▶ _Task statement_
Your answer should consist only of the lines below from the one with "X76200Y125094D01*" through the one with "X61567Y114115D01*", copied exactly.

▶ _Plain-text engineering files_
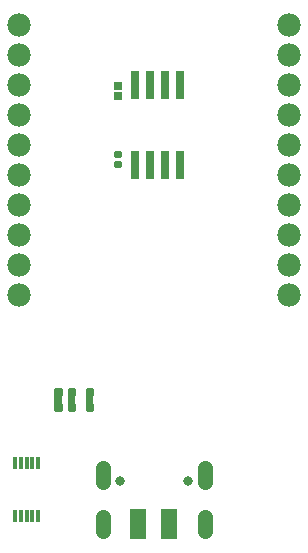
<source format=gbr>
G04 EAGLE Gerber RS-274X export*
G75*
%MOMM*%
%FSLAX34Y34*%
%LPD*%
%INSoldermask Bottom*%
%IPPOS*%
%AMOC8*
5,1,8,0,0,1.08239X$1,22.5*%
G01*
%ADD10C,1.981200*%
%ADD11R,1.371600X2.641600*%
%ADD12R,0.701600X0.641600*%
%ADD13C,0.372125*%
%ADD14R,0.711200X2.387600*%
%ADD15C,1.259600*%
%ADD16C,0.801600*%
%ADD17R,0.400000X1.100000*%
%ADD18C,0.257809*%

G36*
X76265Y113677D02*
X76265Y113677D01*
X76331Y113679D01*
X76374Y113697D01*
X76421Y113705D01*
X76478Y113739D01*
X76538Y113764D01*
X76573Y113795D01*
X76614Y113820D01*
X76656Y113871D01*
X76704Y113915D01*
X76726Y113957D01*
X76755Y113994D01*
X76776Y114056D01*
X76807Y114115D01*
X76815Y114169D01*
X76827Y114206D01*
X76826Y114246D01*
X76834Y114300D01*
X76834Y124460D01*
X76823Y124525D01*
X76821Y124591D01*
X76803Y124634D01*
X76795Y124681D01*
X76761Y124738D01*
X76736Y124798D01*
X76705Y124833D01*
X76680Y124874D01*
X76629Y124916D01*
X76585Y124964D01*
X76543Y124986D01*
X76506Y125015D01*
X76444Y125036D01*
X76385Y125067D01*
X76331Y125075D01*
X76294Y125087D01*
X76254Y125086D01*
X76200Y125094D01*
X71120Y125094D01*
X71055Y125083D01*
X70989Y125081D01*
X70946Y125063D01*
X70899Y125055D01*
X70842Y125021D01*
X70782Y124996D01*
X70747Y124965D01*
X70706Y124940D01*
X70665Y124889D01*
X70616Y124845D01*
X70594Y124803D01*
X70565Y124766D01*
X70544Y124704D01*
X70513Y124645D01*
X70505Y124591D01*
X70493Y124554D01*
X70493Y124543D01*
X70493Y124542D01*
X70494Y124512D01*
X70486Y124460D01*
X70486Y114300D01*
X70497Y114235D01*
X70499Y114169D01*
X70517Y114126D01*
X70525Y114079D01*
X70559Y114022D01*
X70584Y113962D01*
X70615Y113927D01*
X70640Y113886D01*
X70691Y113845D01*
X70735Y113796D01*
X70777Y113774D01*
X70814Y113745D01*
X70876Y113724D01*
X70935Y113693D01*
X70989Y113685D01*
X71026Y113673D01*
X71066Y113674D01*
X71120Y113666D01*
X76200Y113666D01*
X76265Y113677D01*
G37*
G36*
X61025Y113677D02*
X61025Y113677D01*
X61091Y113679D01*
X61134Y113697D01*
X61181Y113705D01*
X61238Y113739D01*
X61298Y113764D01*
X61333Y113795D01*
X61374Y113820D01*
X61416Y113871D01*
X61464Y113915D01*
X61486Y113957D01*
X61515Y113994D01*
X61536Y114056D01*
X61567Y114115D01*
X61575Y114169D01*
X61587Y114206D01*
X61586Y114246D01*
X61594Y114300D01*
X61594Y124460D01*
X61583Y124525D01*
X61581Y124591D01*
X61563Y124634D01*
X61555Y124681D01*
X61521Y124738D01*
X61496Y124798D01*
X61465Y124833D01*
X61440Y124874D01*
X61389Y124916D01*
X61345Y124964D01*
X61303Y124986D01*
X61266Y125015D01*
X61204Y125036D01*
X61145Y125067D01*
X61091Y125075D01*
X61054Y125087D01*
X61014Y125086D01*
X60960Y125094D01*
X55880Y125094D01*
X55815Y125083D01*
X55749Y125081D01*
X55706Y125063D01*
X55659Y125055D01*
X55602Y125021D01*
X55542Y124996D01*
X55507Y124965D01*
X55466Y124940D01*
X55425Y124889D01*
X55376Y124845D01*
X55354Y124803D01*
X55325Y124766D01*
X55304Y124704D01*
X55273Y124645D01*
X55265Y124591D01*
X55253Y124554D01*
X55253Y124543D01*
X55253Y124542D01*
X55254Y124512D01*
X55246Y124460D01*
X55246Y114300D01*
X55257Y114235D01*
X55259Y114169D01*
X55277Y114126D01*
X55285Y114079D01*
X55319Y114022D01*
X55344Y113962D01*
X55375Y113927D01*
X55400Y113886D01*
X55451Y113845D01*
X55495Y113796D01*
X55537Y113774D01*
X55574Y113745D01*
X55636Y113724D01*
X55695Y113693D01*
X55749Y113685D01*
X55786Y113673D01*
X55826Y113674D01*
X55880Y113666D01*
X60960Y113666D01*
X61025Y113677D01*
G37*
G36*
X49595Y113677D02*
X49595Y113677D01*
X49661Y113679D01*
X49704Y113697D01*
X49751Y113705D01*
X49808Y113739D01*
X49868Y113764D01*
X49903Y113795D01*
X49944Y113820D01*
X49986Y113871D01*
X50034Y113915D01*
X50056Y113957D01*
X50085Y113994D01*
X50106Y114056D01*
X50137Y114115D01*
X50145Y114169D01*
X50157Y114206D01*
X50156Y114246D01*
X50164Y114300D01*
X50164Y124460D01*
X50153Y124525D01*
X50151Y124591D01*
X50133Y124634D01*
X50125Y124681D01*
X50091Y124738D01*
X50066Y124798D01*
X50035Y124833D01*
X50010Y124874D01*
X49959Y124916D01*
X49915Y124964D01*
X49873Y124986D01*
X49836Y125015D01*
X49774Y125036D01*
X49715Y125067D01*
X49661Y125075D01*
X49624Y125087D01*
X49584Y125086D01*
X49530Y125094D01*
X44450Y125094D01*
X44385Y125083D01*
X44319Y125081D01*
X44276Y125063D01*
X44229Y125055D01*
X44172Y125021D01*
X44112Y124996D01*
X44077Y124965D01*
X44036Y124940D01*
X43995Y124889D01*
X43946Y124845D01*
X43924Y124803D01*
X43895Y124766D01*
X43874Y124704D01*
X43843Y124645D01*
X43835Y124591D01*
X43823Y124554D01*
X43823Y124543D01*
X43823Y124542D01*
X43824Y124512D01*
X43816Y124460D01*
X43816Y114300D01*
X43827Y114235D01*
X43829Y114169D01*
X43847Y114126D01*
X43855Y114079D01*
X43889Y114022D01*
X43914Y113962D01*
X43945Y113927D01*
X43970Y113886D01*
X44021Y113845D01*
X44065Y113796D01*
X44107Y113774D01*
X44144Y113745D01*
X44206Y113724D01*
X44265Y113693D01*
X44319Y113685D01*
X44356Y113673D01*
X44396Y113674D01*
X44450Y113666D01*
X49530Y113666D01*
X49595Y113677D01*
G37*
D10*
X13970Y436880D03*
X13970Y411480D03*
X13970Y386080D03*
X13970Y360680D03*
X13970Y335280D03*
X13970Y309880D03*
X13970Y284480D03*
X13970Y259080D03*
X13970Y233680D03*
X13970Y208280D03*
X242570Y436880D03*
X242570Y411480D03*
X242570Y386080D03*
X242570Y360680D03*
X242570Y335280D03*
X242570Y309880D03*
X242570Y284480D03*
X242570Y259080D03*
X242570Y233680D03*
X242570Y208280D03*
D11*
X114300Y13970D03*
X140970Y13970D03*
D12*
X97790Y385320D03*
X97790Y376680D03*
D13*
X99438Y319608D02*
X99438Y316912D01*
X96142Y316912D01*
X96142Y319608D01*
X99438Y319608D01*
X99438Y325552D02*
X99438Y328248D01*
X99438Y325552D02*
X96142Y325552D01*
X96142Y328248D01*
X99438Y328248D01*
D14*
X111760Y385572D03*
X111760Y318008D03*
X124460Y385572D03*
X137160Y385572D03*
X124460Y318008D03*
X137160Y318008D03*
X149860Y385572D03*
X149860Y318008D03*
D15*
X85070Y19760D02*
X85070Y8180D01*
X171470Y8180D02*
X171470Y19760D01*
D16*
X99370Y50470D03*
X157170Y50470D03*
D15*
X85117Y50086D02*
X85117Y61666D01*
X171446Y61564D02*
X171446Y49984D01*
X85139Y49997D02*
X85139Y61577D01*
X171451Y61633D02*
X171451Y50053D01*
D17*
X30320Y20680D03*
X25320Y20680D03*
X20320Y20680D03*
X15320Y20680D03*
X10320Y20680D03*
X10320Y65680D03*
X15320Y65680D03*
X20320Y65680D03*
X25320Y65680D03*
X30320Y65680D03*
D18*
X49384Y110636D02*
X49384Y115424D01*
X49384Y110636D02*
X44596Y110636D01*
X44596Y115424D01*
X49384Y115424D01*
X49384Y113085D02*
X44596Y113085D01*
X49384Y123336D02*
X49384Y128124D01*
X49384Y123336D02*
X44596Y123336D01*
X44596Y128124D01*
X49384Y128124D01*
X49384Y125785D02*
X44596Y125785D01*
X60814Y115424D02*
X60814Y110636D01*
X56026Y110636D01*
X56026Y115424D01*
X60814Y115424D01*
X60814Y113085D02*
X56026Y113085D01*
X60814Y123336D02*
X60814Y128124D01*
X60814Y123336D02*
X56026Y123336D01*
X56026Y128124D01*
X60814Y128124D01*
X60814Y125785D02*
X56026Y125785D01*
X76054Y115424D02*
X76054Y110636D01*
X71266Y110636D01*
X71266Y115424D01*
X76054Y115424D01*
X76054Y113085D02*
X71266Y113085D01*
X76054Y123336D02*
X76054Y128124D01*
X76054Y123336D02*
X71266Y123336D01*
X71266Y128124D01*
X76054Y128124D01*
X76054Y125785D02*
X71266Y125785D01*
M02*

</source>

▶ _Response area_
X76200Y125094D01*
X71120Y125094D01*
X71055Y125083D01*
X70989Y125081D01*
X70946Y125063D01*
X70899Y125055D01*
X70842Y125021D01*
X70782Y124996D01*
X70747Y124965D01*
X70706Y124940D01*
X70665Y124889D01*
X70616Y124845D01*
X70594Y124803D01*
X70565Y124766D01*
X70544Y124704D01*
X70513Y124645D01*
X70505Y124591D01*
X70493Y124554D01*
X70493Y124543D01*
X70493Y124542D01*
X70494Y124512D01*
X70486Y124460D01*
X70486Y114300D01*
X70497Y114235D01*
X70499Y114169D01*
X70517Y114126D01*
X70525Y114079D01*
X70559Y114022D01*
X70584Y113962D01*
X70615Y113927D01*
X70640Y113886D01*
X70691Y113845D01*
X70735Y113796D01*
X70777Y113774D01*
X70814Y113745D01*
X70876Y113724D01*
X70935Y113693D01*
X70989Y113685D01*
X71026Y113673D01*
X71066Y113674D01*
X71120Y113666D01*
X76200Y113666D01*
X76265Y113677D01*
G37*
G36*
X61025Y113677D02*
X61025Y113677D01*
X61091Y113679D01*
X61134Y113697D01*
X61181Y113705D01*
X61238Y113739D01*
X61298Y113764D01*
X61333Y113795D01*
X61374Y113820D01*
X61416Y113871D01*
X61464Y113915D01*
X61486Y113957D01*
X61515Y113994D01*
X61536Y114056D01*
X61567Y114115D01*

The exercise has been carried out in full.